How did you do them in? Come, don’t be shy:
You know I love to hear how Germans die,
Downstairs in dug-outs. “Camerad!” they cry;
Then squeal like stoats when bombs begin to fly.
* * * * *
And you? I know your record. You went sick
When orders looked unwholesome: then, with trick
And lie, you wangled home. And here you are,
Still talking big and boozing in a bar.
Why might Sassoon have cut this poem from his collected works? Maybe because of the last four lines.
The first eight give a graphic and very effective picture of the drunken boaster, his cruelty and his macho attitudes. The end of the poem, though, takes a different tack.
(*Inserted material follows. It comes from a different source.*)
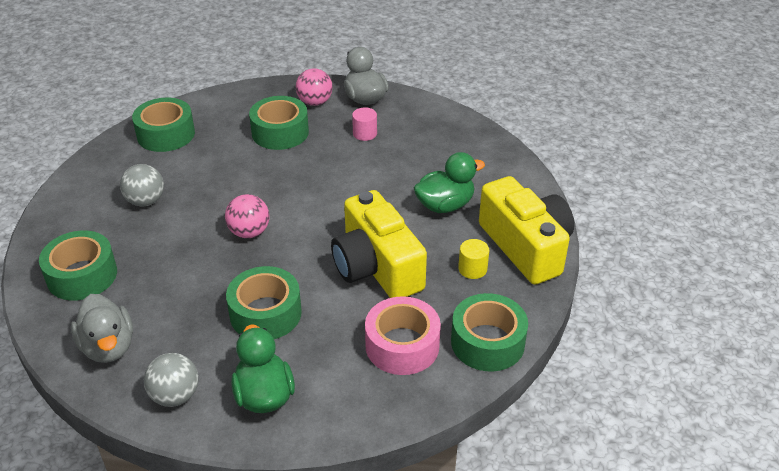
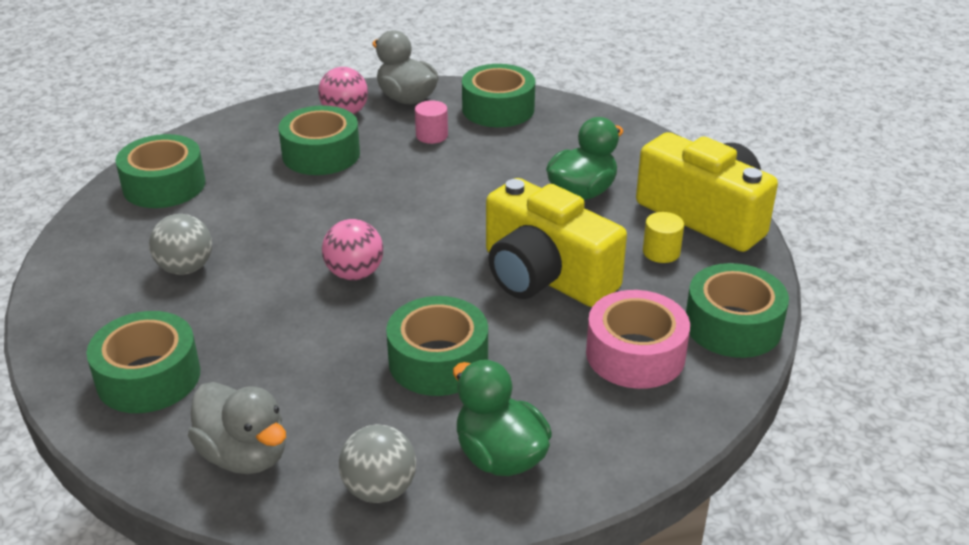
camera: 20 degrees left, 5 degrees down
none -> green tape [462,64,535,127]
Now, rather than criticising the soldier for being too macho, he attacks him for being not manly enough, for dodging the front line when ‘orders looked unwholesome’. It’s the conventional cliché that the bully is under his bluster bound to be a coward, which is by no means always true, I think. It draws a very conventional contrast between the ‘good’ soldier who suffers and endures, and the ‘bad’ one who swaggers – once again, something of a cliché.
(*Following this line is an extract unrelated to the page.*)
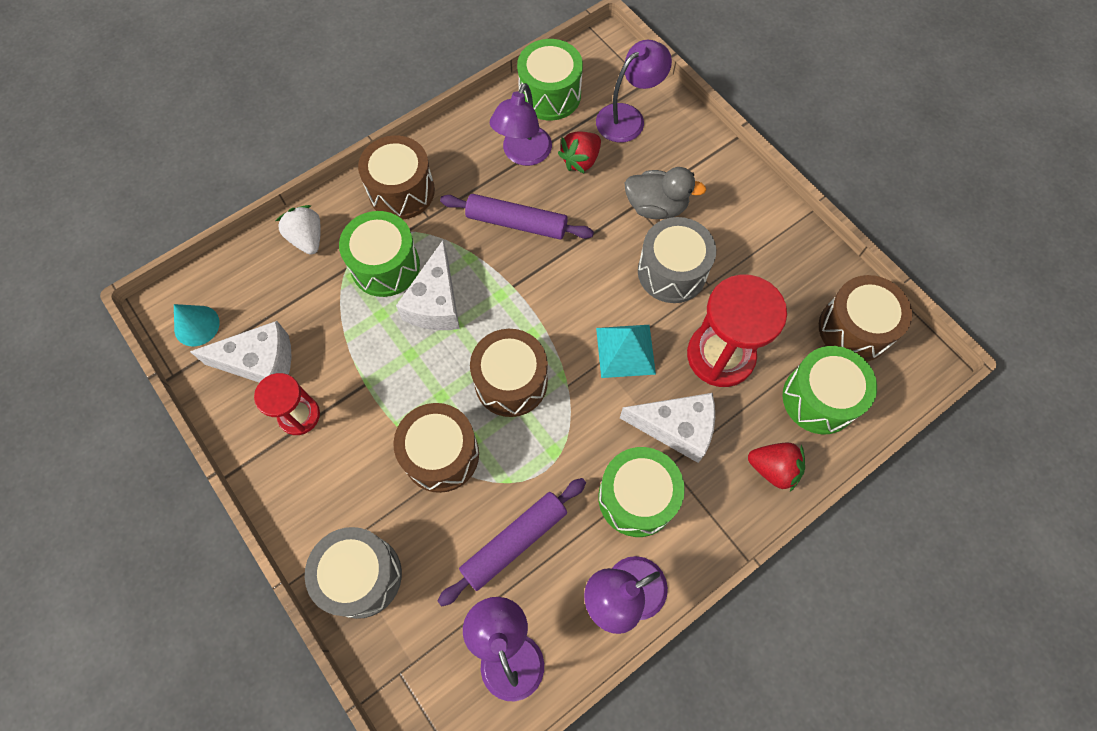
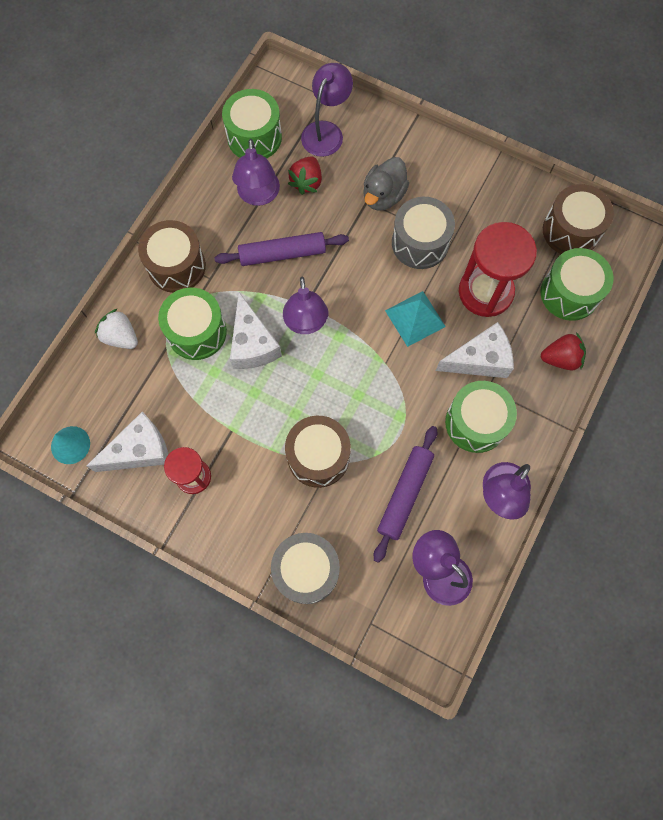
camera: 25 degrees left, 5 degrees up
brown drum [470,329,548,417] -> none
grey duck [625,167,706,219] -> grey duck turned 135 degrees clockwise [363,157,409,211]
none -> purple lamp [283,277,329,334]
Some novelists of the twenties dealt with the murder of prisoners more subtly. In Wilfrid Ewart’s Way of Revelation (1921) for instance, Eric is presented as the exemplary soldier, until this worrying passage:
When the platoon sergeant inquired what he should do with his prisoners, Eric said:
“They’re a couple of the swine who fire the minenwerfer, I suppose. Do what you like with ‘em!”
“Oh, send ‘em down to Brigade Headquarters, Eric -” protested Adrian.
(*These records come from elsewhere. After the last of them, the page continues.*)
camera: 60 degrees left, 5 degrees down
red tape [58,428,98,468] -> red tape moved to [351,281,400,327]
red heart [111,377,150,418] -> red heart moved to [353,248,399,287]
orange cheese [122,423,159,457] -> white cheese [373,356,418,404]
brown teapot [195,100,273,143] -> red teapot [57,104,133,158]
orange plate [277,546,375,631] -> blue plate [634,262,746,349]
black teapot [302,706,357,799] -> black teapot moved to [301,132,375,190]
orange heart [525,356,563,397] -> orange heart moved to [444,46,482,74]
“Come along!” said his company-commander, cutting him short. “They’re no use to us.”
The platoon-sergeant laughed.
Passing back that way half-an-hour later, they found the Germans lying dead in the trench…
The passage makes the reader uneasy about Eric, but elsewhere in the novel he has been presented as the ideal soldier, instinctively taking to the military life, which his friend Adrian finds it difficult to adapt to. Ewart presents us with a moral paradox: this sort of gung-ho and cruel attitude is nasty, but is what you find in the kind of man who is going to win the war. Sassoon avoids this difficulty in his poem, by presenting the committer of the atrocities as a poor soldier and as a coward. Yet that letter suggests that it was the Canadians and Australians who did the boasting that offended him – and he must have known that these were renowned as the most effective soldiers under British command (partly because the Dominion forces contained many ex-soldiers who had settled in Canada and Australia after leaving the Army, and had returned to the colours in 1914, with much more military experience behind them than the average English battalion). Could the Allies have won the War without them?